* Assignment
Could you restate the data word for word and drop the pictures?

-=-=-=-=-

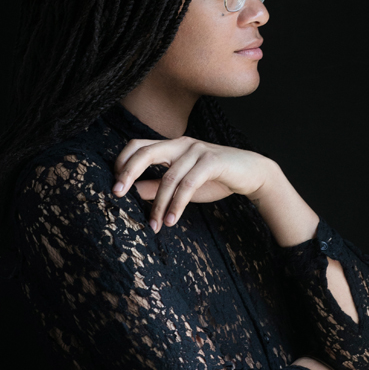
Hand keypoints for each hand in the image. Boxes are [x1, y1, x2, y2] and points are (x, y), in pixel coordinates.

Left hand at [112, 136, 276, 232]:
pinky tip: (172, 220)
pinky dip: (177, 205)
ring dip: (159, 204)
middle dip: (128, 173)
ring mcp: (197, 150)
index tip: (115, 185)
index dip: (123, 162)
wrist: (253, 173)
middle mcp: (181, 143)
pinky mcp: (212, 161)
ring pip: (168, 177)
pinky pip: (188, 184)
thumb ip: (158, 186)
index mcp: (171, 146)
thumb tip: (132, 193)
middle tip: (117, 194)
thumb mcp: (182, 185)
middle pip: (145, 152)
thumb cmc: (215, 179)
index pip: (138, 146)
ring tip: (155, 225)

-=-=-=-=-

* Answer section
Hand keypoints for each hand in the image. Boxes are [x1, y1, x2, y2] and points are (x, y), in pixel coordinates.

Left hand at [112, 136, 276, 232]:
pinky tip: (172, 220)
pinky dip: (177, 205)
ring dip: (159, 204)
middle dip: (128, 173)
ring mcp: (197, 150)
index tip: (115, 185)
index dip: (123, 162)
wrist: (253, 173)
middle mcp: (181, 143)
pinky mcp: (212, 161)
ring pip: (168, 177)
pinky pip: (188, 184)
thumb ip: (158, 186)
index mcp: (171, 146)
thumb tip: (132, 193)
middle tip: (117, 194)
thumb mcp: (182, 185)
middle pip: (145, 152)
thumb cmc: (215, 179)
index pip: (138, 146)
ring tip: (155, 225)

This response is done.